Streaks, whether hot hands or slumps, have fascinated fans throughout sport’s history. (No doubt there are petroglyphs somewhere recording the longest consecutive spearings of wooly mammoths!) Entire books are dedicated to the topic and many academics have spent years perfecting the calculation of some of the most standout streaky performances.
There is general agreement that one of the most miraculous displays of streakiness in sport was Joe DiMaggio’s 56-game hitting streak in the 1941 baseball season. In a 2009 article by statistician Don Chance (no, I’m not making this up), DiMaggio’s feat is estimated to have had a 1 in 3,650 probability of happening in his career, accounting for his batting average and hit opportunities.
With all the talk of streakiness in the tennis media of late, I was curious how much Djokovic’s achievement compares to the Yankee Clipper.
Taking a simple approach that treats Djokovic’s wins at the China Open as the outcomes of 28 tosses of a coin with probability $p_m$ on the $m$th match, we can estimate Djokovic’s achievement as the product of his probability of winning at the beginning of each of the 28 match-ups.
To estimate $p_m$, I computed Djokovic’s 9-month Pyhtagorean win expectation (based on the $BP^2$ model) and the same for his opponents. I then took 1 minus the ratio of these win expectations (a Bradley-Terry model) and add a correction factor so that the overall mean of Djokovic’s win probabilities equaled the mean of his $BP^2$ expectation.

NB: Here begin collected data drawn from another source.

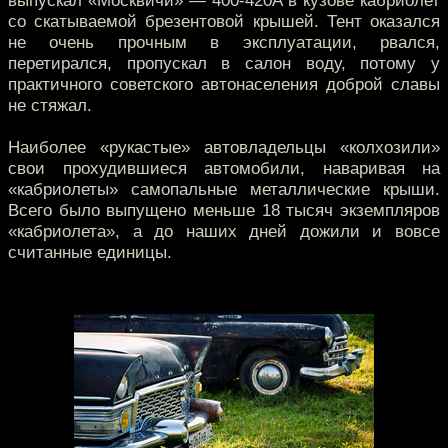
выпускал «Москвичи» — 400-420А в кузове кабриолет
со скатываемой брезентовой крышей. Тент оказался
не очень прочным в эксплуатации, рвался,
перетирался, пропускал в салон воду, потому у
практичного советского автонаселения доброй славы
не стяжал.
Наиболее «рукастые» автовладельцы «колхозили»
свои прохудившиеся автомобили, наваривая на
«кабриолеты» самопальные металлические крыши.
Всего было выпущено меньше 18 тысяч экземпляров
«кабриолета», а до наших дней дожили и вовсе
считанные единицы.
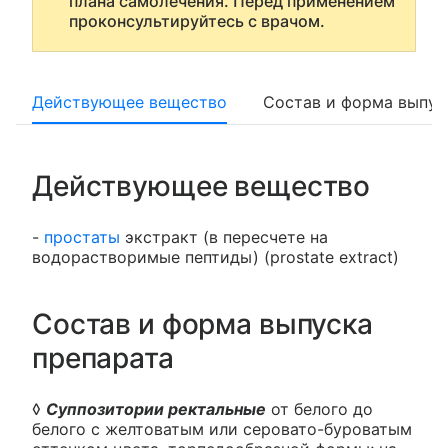
плана самолечения. Перед применением
проконсультируйтесь с врачом.
Действующее вещество
Состав и форма выпус
Действующее вещество
-
простаты
экстракт (в пересчете на
водорастворимые пептиды) (prostate extract)
Состав и форма выпуска
препарата
◊
Суппозитории ректальные
от белого до
белого с желтоватым или серовато-буроватым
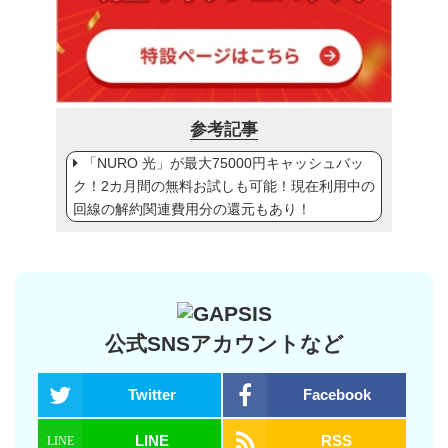
参考記事
「NURO 光」が最大75000円キャッシュバッ
ク！2カ月間の無料お試しも可能！現在利用中の
回線の解約関連費用分の還元もあり！
公式SNSアカウントなど
Twitter
Facebook
LINE
RSS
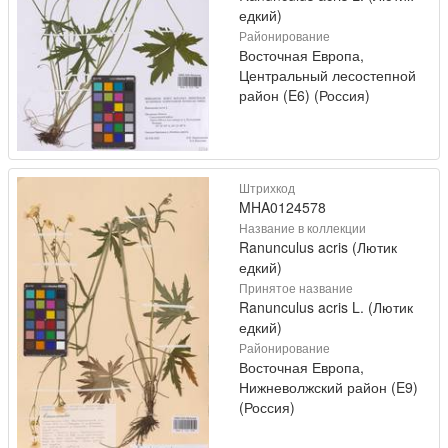
едкий)
Районирование
Восточная Европа,
Центральный лесостепной
район (E6) (Россия)
Штрихкод
MHA0124578
Название в коллекции
Ranunculus acris (Лютик
едкий)
Принятое название
Ranunculus acris L. (Лютик
едкий)
Районирование
Восточная Европа,
Нижневолжский район (E9)
(Россия)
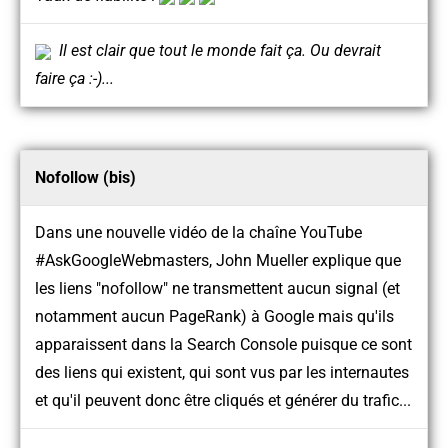
Il est clair que tout le monde fait ça. Ou devrait
faire ça :-)...
Nofollow (bis)
Dans une nouvelle vidéo de la chaîne YouTube
#AskGoogleWebmasters, John Mueller explique que
les liens "nofollow" ne transmettent aucun signal (et
notamment aucun PageRank) à Google mais qu'ils
apparaissent dans la Search Console puisque ce sont
des liens qui existent, qui sont vus par les internautes
et qu'il peuvent donc être cliqués et générer du trafic...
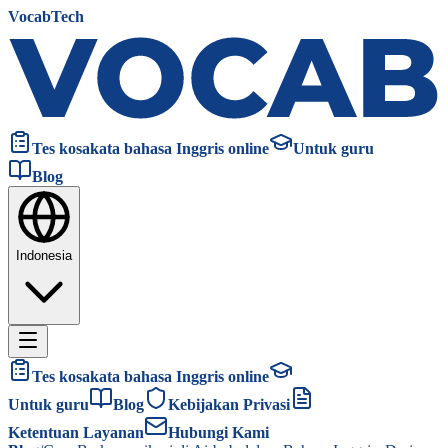
VocabTech
Tes kosakata bahasa Inggris online
Untuk guru
Blog
Indonesia
Tes kosakata bahasa Inggris online
Untuk guru
Blog
Kebijakan Privasi
Ketentuan Layanan
Hubungi Kami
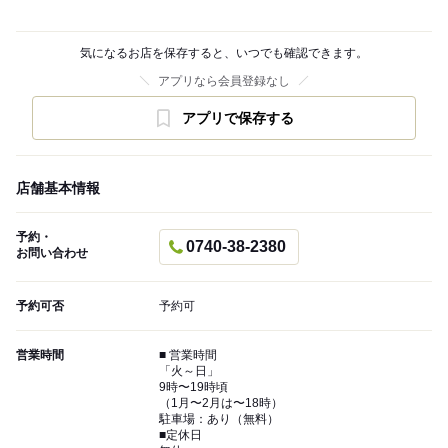
気になるお店を保存すると、いつでも確認できます。
アプリなら会員登録なし
アプリで保存する
店舗基本情報
予約・
0740-38-2380
お問い合わせ
予約可否
予約可
営業時間
■ 営業時間
「火～日」
9時〜19時頃
（1月〜2月は〜18時）
駐車場：あり（無料）
■定休日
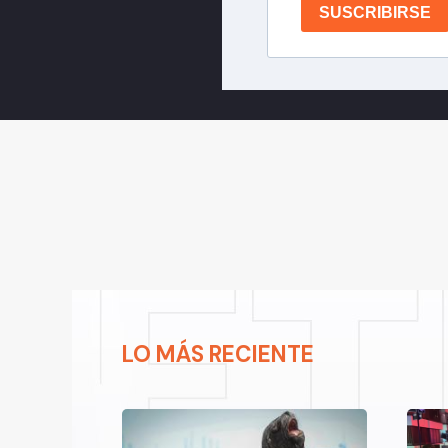
SUSCRIBIRSE
LO MÁS RECIENTE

Figure 1 shows how unlikely his China Open streak has become with each match. These are on the natural log scale so you would exponentiate each value to get the chance of the streak on the probability scale. For example, with his 2013 win over Rafael Nadal, Djokovic earned his 19th consecutive win at the tournament and raised the surprise factor to a probability of 3%. With his 28th win, his streak now has a probability of 0.6%.
Given an average match win probability of 84% at Beijing, a rough calculation would suggest that Djokovic would have to win 18 more consecutive matches (basically, 4 more perfect tournament appearances) at the China Open to beat Joltin' Joe’s record.
But there is another record Djokovic is known for that could contend with the 56-hit phenomenon. This is Djokovic’s 43-match winning streak that began with straight wins at the 2010 Davis Cup Final against France and continued thru the 2011 season until he lost to Roger Federer in the semifinals of the French Open. Figure 2 shows the streak probability progression using the same approach as described above (Note that walkovers, like Djokovic’s advance to the semis at Roland Garros due to Fabio Fognini’s withdrawal from the quarterfinal, are excluded). This shows that beating Richard Gasquet on red clay and earning the 43rd win of the streak brought the chance of his run to 0.05%—a likelihood approaching impossibility but still nearly two-fold more likely than Joe’s run.
The fact that the numbers tell us that Djokovic’s streak falls short of DiMaggio’s might seem surprising considering that Joe only had to get one hit each game and not consecutive hits. But we have to remember that hits are much harder to come by in baseball, where a “good hitter” is getting as few as 3 hits of every 10 at bats. In tennis, the tournaments stack the cards much more in favor of the higher ranked players with the way seeds are separated in the draws, making early round wins a near certainty for the best players in many cases.
Still, to catch Joe, Djokovic would have had to continue his run for only 4 more matches. And the way he has been playing this season, he might just catch him yet.